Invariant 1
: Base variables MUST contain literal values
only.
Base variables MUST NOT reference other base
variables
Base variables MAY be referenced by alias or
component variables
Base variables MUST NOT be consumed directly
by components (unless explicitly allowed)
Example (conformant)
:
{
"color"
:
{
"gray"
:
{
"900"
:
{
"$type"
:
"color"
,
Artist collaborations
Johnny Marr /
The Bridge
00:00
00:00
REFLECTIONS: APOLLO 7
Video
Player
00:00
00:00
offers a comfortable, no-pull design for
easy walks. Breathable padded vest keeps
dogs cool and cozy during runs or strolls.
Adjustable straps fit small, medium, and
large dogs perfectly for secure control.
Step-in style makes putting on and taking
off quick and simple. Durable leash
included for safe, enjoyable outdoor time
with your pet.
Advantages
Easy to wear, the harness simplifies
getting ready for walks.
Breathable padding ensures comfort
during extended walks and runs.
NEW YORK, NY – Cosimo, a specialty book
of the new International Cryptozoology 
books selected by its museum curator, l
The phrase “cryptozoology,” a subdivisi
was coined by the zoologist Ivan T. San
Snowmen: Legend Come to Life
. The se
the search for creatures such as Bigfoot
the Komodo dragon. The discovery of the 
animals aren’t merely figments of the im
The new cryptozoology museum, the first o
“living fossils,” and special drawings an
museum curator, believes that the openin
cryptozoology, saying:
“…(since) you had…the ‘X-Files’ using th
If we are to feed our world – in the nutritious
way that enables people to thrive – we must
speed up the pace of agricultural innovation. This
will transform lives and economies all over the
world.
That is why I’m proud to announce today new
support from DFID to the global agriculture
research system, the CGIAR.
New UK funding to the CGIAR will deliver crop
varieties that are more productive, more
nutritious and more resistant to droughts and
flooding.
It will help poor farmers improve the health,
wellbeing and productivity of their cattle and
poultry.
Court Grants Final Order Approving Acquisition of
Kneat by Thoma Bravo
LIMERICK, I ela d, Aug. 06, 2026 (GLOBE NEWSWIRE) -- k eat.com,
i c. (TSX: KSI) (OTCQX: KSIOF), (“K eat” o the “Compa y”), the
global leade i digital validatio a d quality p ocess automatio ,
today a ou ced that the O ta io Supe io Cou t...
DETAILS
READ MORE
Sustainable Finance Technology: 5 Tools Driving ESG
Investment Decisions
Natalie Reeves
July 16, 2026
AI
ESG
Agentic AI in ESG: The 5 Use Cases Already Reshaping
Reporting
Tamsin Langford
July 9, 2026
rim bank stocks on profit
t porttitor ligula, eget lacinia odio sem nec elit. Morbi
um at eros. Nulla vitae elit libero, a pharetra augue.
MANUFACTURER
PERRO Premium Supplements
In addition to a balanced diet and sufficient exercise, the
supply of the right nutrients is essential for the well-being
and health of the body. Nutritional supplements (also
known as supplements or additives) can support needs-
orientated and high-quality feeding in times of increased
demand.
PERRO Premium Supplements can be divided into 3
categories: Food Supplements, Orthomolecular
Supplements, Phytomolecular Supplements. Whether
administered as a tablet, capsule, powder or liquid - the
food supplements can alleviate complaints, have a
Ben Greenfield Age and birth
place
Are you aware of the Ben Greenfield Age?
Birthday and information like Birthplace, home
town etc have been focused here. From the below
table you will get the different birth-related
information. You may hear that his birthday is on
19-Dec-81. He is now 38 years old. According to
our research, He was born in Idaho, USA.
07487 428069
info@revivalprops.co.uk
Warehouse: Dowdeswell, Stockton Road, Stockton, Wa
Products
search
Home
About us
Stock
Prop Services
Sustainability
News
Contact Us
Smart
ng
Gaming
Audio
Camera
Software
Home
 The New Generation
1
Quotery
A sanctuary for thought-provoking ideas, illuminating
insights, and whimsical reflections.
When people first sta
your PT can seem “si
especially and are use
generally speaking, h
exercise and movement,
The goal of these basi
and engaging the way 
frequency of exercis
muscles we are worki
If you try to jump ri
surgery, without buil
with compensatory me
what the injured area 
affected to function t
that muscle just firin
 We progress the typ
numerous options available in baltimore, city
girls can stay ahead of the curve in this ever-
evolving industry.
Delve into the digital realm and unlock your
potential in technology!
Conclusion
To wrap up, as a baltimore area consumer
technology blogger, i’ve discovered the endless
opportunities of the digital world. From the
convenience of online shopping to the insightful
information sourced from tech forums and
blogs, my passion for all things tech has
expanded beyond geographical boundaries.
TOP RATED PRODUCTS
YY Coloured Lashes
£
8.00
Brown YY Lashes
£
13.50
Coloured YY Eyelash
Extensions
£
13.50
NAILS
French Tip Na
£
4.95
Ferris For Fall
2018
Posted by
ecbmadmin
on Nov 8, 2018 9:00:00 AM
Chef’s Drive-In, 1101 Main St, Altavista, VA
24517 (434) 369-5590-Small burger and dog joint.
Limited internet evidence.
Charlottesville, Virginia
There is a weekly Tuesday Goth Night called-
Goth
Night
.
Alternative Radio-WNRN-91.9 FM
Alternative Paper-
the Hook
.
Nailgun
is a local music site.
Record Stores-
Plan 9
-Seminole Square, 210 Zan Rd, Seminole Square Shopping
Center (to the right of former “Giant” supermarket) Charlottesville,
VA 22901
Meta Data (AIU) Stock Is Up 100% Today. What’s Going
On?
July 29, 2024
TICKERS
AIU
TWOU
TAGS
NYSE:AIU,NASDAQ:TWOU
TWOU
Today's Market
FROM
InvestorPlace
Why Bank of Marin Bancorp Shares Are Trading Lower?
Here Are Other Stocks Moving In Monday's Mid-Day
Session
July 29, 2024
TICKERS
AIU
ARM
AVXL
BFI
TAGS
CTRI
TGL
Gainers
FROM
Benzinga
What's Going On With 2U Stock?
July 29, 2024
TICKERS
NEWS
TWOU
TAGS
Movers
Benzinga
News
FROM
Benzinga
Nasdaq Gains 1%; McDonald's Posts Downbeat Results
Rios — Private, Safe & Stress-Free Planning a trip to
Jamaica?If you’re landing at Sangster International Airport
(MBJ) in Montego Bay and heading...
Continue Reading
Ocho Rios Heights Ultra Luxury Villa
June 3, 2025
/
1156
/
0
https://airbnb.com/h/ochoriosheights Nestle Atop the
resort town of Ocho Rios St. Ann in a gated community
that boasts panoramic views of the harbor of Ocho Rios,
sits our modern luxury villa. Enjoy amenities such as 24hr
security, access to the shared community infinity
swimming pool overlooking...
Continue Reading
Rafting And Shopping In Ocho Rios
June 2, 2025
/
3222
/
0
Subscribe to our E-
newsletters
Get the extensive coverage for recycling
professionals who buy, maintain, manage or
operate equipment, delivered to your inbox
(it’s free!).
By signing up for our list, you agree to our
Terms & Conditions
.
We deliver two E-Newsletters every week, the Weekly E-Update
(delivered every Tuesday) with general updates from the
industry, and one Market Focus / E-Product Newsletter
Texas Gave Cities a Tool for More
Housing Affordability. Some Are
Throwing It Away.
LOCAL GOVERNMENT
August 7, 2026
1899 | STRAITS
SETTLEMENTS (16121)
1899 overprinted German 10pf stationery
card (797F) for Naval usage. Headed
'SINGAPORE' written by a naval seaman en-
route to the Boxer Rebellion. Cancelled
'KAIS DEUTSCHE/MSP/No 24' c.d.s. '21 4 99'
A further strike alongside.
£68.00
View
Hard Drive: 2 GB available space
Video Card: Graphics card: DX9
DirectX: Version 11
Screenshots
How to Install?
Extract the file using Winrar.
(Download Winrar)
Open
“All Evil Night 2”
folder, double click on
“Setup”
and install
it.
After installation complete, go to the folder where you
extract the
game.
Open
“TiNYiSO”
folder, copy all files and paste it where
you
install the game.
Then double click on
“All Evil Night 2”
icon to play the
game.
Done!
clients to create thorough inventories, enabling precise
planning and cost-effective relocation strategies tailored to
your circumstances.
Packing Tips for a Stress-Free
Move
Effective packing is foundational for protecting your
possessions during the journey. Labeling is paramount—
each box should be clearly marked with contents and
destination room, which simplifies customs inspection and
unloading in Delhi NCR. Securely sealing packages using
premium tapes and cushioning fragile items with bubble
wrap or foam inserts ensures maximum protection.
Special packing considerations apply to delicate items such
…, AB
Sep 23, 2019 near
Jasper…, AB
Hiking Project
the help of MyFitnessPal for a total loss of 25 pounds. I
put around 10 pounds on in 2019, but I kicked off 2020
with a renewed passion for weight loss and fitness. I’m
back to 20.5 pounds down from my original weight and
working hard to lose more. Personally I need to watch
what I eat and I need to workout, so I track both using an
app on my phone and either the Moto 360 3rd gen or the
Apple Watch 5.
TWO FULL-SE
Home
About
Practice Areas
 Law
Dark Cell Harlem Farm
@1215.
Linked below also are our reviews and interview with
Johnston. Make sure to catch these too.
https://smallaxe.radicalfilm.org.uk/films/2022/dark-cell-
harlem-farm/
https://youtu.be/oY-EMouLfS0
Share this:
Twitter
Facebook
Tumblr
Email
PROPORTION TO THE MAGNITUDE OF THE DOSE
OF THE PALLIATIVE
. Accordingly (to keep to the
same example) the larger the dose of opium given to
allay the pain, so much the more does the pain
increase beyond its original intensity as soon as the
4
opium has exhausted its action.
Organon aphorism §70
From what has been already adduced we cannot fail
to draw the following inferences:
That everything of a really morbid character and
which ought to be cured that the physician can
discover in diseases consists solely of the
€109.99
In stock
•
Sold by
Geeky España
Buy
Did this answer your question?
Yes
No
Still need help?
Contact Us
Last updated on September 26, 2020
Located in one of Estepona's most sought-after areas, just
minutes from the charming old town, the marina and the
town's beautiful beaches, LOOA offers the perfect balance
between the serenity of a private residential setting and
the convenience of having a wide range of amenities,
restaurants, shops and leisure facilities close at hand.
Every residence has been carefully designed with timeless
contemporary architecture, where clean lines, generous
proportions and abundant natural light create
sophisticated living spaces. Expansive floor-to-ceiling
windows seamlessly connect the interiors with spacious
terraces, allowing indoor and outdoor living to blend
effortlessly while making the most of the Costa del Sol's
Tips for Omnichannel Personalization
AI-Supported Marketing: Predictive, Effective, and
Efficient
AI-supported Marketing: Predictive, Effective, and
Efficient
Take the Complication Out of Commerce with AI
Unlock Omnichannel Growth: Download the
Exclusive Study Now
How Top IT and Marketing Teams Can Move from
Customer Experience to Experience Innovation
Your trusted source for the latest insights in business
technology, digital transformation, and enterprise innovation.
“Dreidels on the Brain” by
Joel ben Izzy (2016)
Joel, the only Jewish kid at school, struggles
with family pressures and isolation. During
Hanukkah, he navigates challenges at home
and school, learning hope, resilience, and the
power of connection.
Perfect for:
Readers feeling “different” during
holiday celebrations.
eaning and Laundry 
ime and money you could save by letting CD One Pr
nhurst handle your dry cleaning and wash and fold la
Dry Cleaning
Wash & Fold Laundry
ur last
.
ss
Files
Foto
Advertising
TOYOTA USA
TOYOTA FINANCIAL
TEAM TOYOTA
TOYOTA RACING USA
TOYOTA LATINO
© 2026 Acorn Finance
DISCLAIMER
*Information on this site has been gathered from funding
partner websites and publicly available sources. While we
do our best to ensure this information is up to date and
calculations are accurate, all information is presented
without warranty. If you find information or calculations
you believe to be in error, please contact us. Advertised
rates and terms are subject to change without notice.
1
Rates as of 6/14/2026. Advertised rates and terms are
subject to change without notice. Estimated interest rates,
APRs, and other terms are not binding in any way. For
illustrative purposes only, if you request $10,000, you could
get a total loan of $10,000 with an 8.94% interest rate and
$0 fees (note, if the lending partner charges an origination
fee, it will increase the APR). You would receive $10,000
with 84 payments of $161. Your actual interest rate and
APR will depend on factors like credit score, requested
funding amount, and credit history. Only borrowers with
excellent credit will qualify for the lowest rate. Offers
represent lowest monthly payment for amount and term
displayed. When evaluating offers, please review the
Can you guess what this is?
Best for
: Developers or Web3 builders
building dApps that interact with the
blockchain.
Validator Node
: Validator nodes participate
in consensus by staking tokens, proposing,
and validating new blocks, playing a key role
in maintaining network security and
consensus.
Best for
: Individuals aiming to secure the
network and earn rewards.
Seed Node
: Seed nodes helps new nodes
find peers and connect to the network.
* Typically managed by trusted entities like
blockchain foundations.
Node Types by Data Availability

-------------------------

▸ Work item: Within the listing, how many lines carry the word "different"? Answer with the number alone.

▸ Answer for the task: 2